* [Prompt]: For the material below, return exactly the lines starting at the line containing "and electrumx in" and ending at the line containing "(928, 506) none", both ends included, and no others.

* [Information provided]:
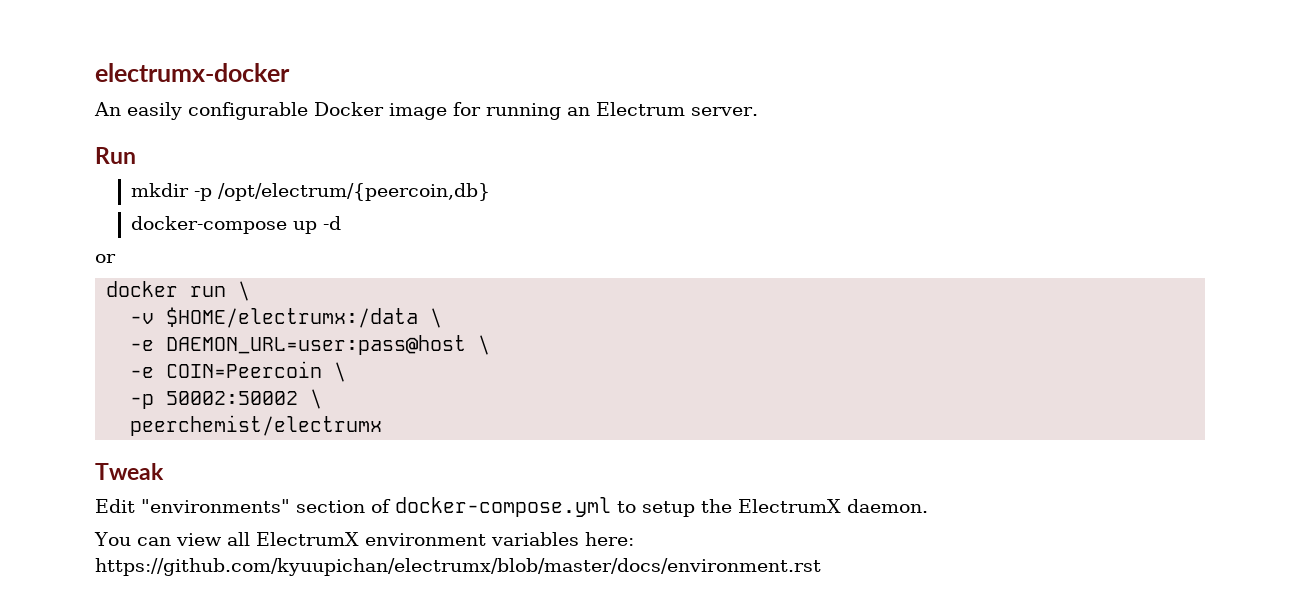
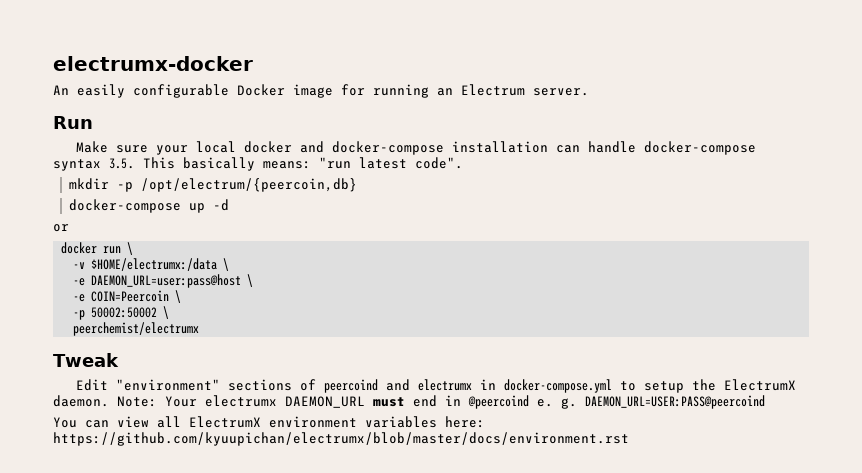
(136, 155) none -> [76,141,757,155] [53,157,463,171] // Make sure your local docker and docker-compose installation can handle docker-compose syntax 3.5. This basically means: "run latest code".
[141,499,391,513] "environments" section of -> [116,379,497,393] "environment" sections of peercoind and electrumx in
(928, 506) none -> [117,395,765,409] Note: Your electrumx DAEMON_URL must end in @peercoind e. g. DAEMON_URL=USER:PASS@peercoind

* * *

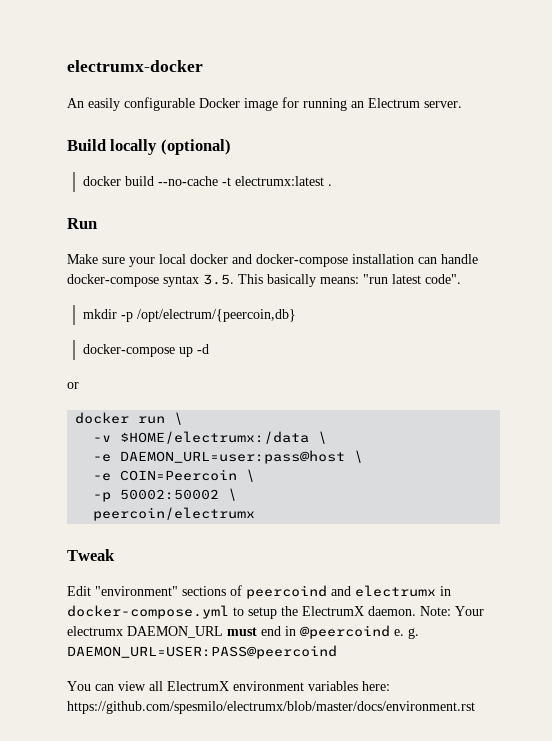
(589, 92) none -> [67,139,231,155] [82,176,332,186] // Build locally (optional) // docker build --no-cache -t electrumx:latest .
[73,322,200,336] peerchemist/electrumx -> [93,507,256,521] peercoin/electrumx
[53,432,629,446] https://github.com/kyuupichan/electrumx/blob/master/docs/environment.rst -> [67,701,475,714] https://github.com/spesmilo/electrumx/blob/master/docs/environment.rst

* [Problem solution]:
[141,499,391,513] "environments" section of -> [116,379,497,393] "environment" sections of peercoind and electrumx in
(928, 506) none -> [117,395,765,409] Note: Your electrumx DAEMON_URL must end in @peercoind e. g. DAEMON_URL=USER:PASS@peercoind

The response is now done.